• _GIVEN DATA_:

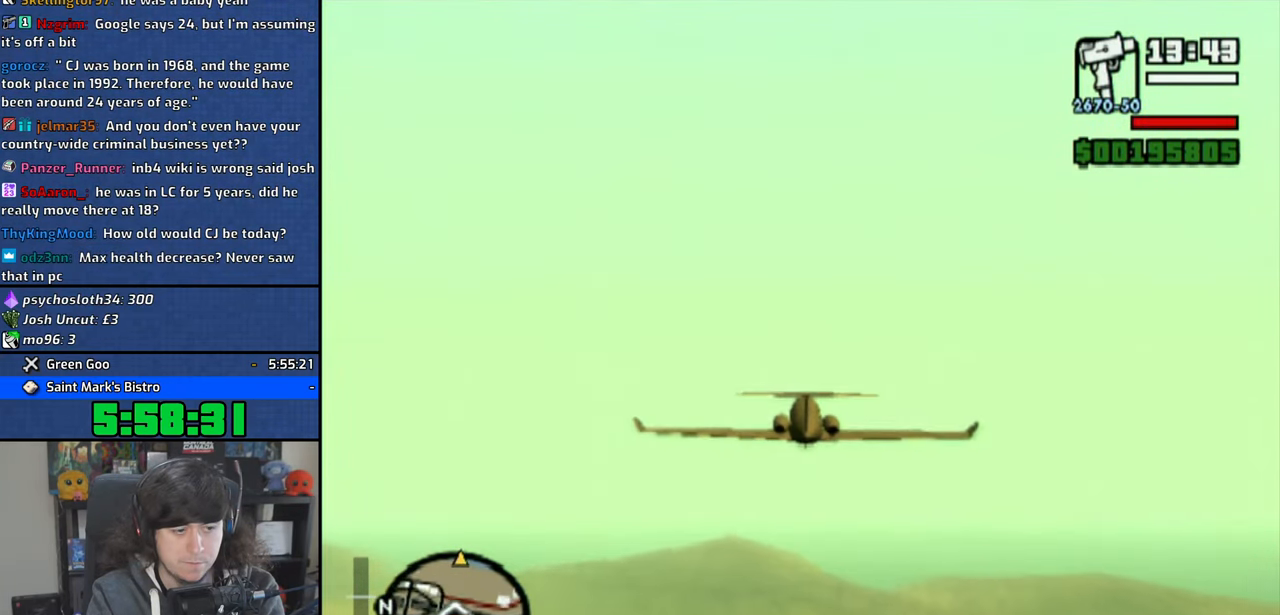
{"buttons": ["CROSS"], "left_stick": "center", "right_stick": "center", "events": [[216, "left_stick", "up"], [316, "left_stick", "center"]]}
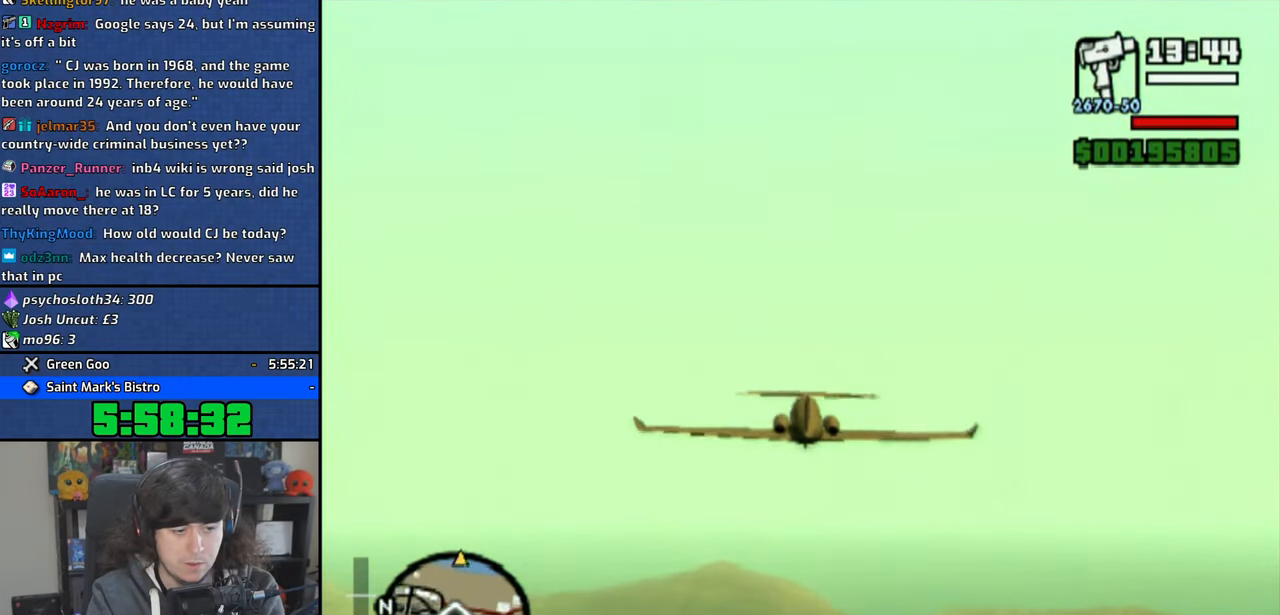
{"buttons": ["CROSS"], "left_stick": "center", "right_stick": "center", "events": []}
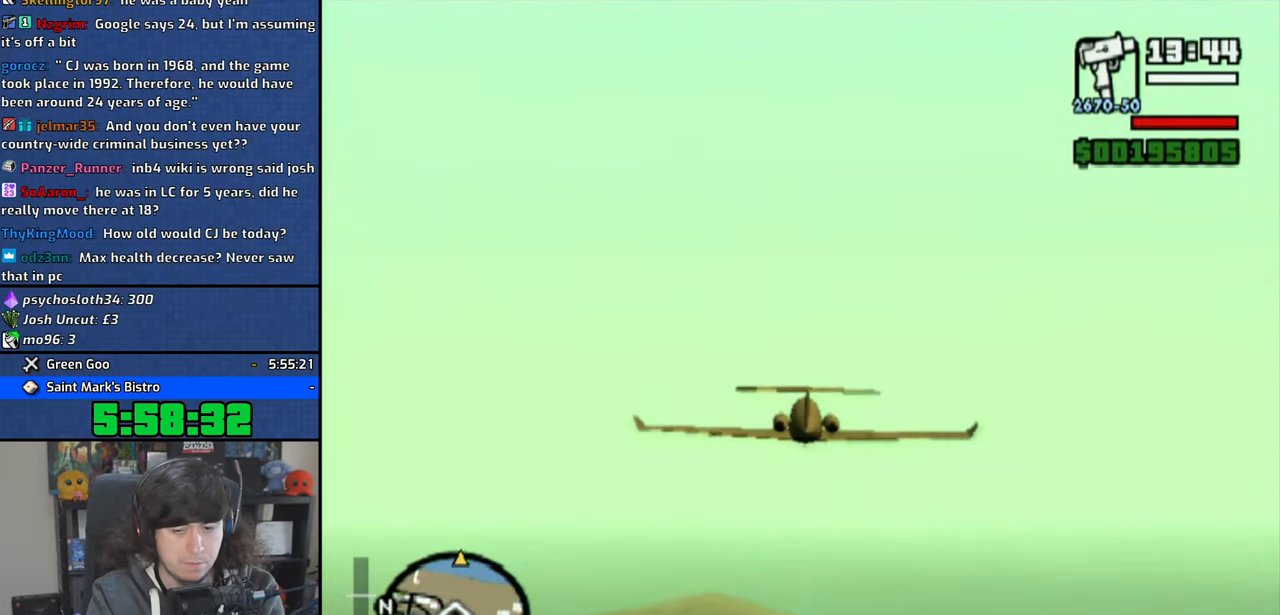
{"buttons": ["CROSS"], "left_stick": "up-right", "right_stick": "center", "events": [[33, "left_stick", "up-right"]]}
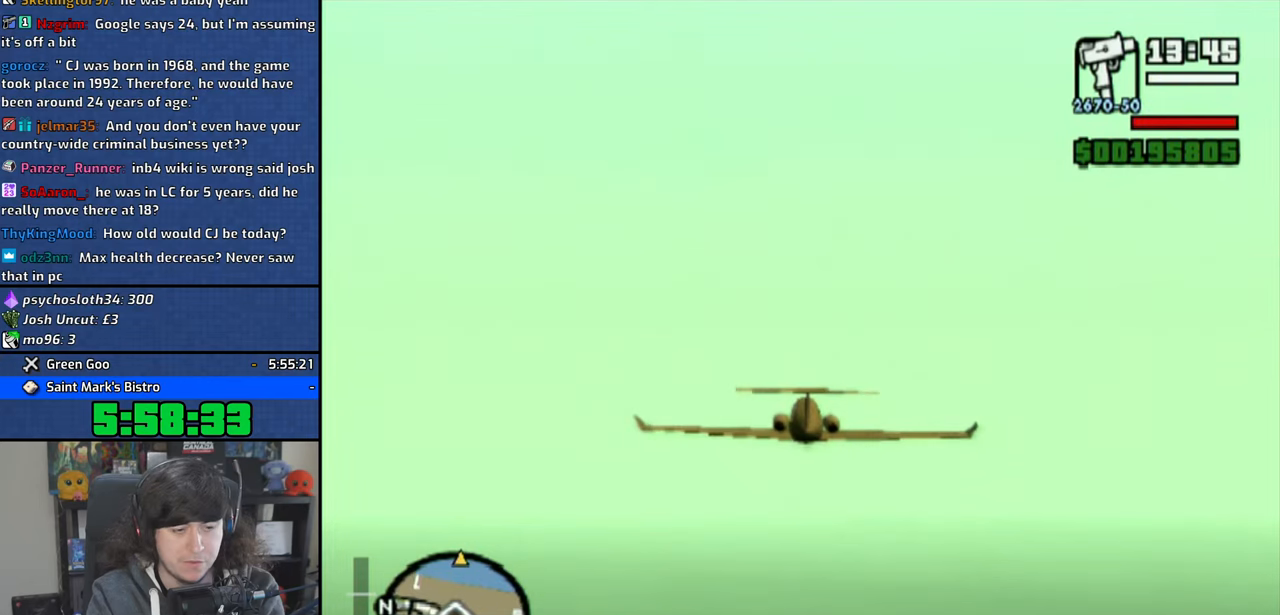
{"buttons": ["CROSS"], "left_stick": "center", "right_stick": "center", "events": [[16, "left_stick", "center"], [266, "left_stick", "up"], [366, "left_stick", "center"]]}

• _PROBLEM TO WORK ON_:
Please reproduce the material above word for word, without its images.

• _COMPLETED TASK_:
{"buttons": ["CROSS"], "left_stick": "center", "right_stick": "center", "events": [[216, "left_stick", "up"], [316, "left_stick", "center"]]}
{"buttons": ["CROSS"], "left_stick": "center", "right_stick": "center", "events": []}
{"buttons": ["CROSS"], "left_stick": "up-right", "right_stick": "center", "events": [[33, "left_stick", "up-right"]]}
{"buttons": ["CROSS"], "left_stick": "center", "right_stick": "center", "events": [[16, "left_stick", "center"], [266, "left_stick", "up"], [366, "left_stick", "center"]]}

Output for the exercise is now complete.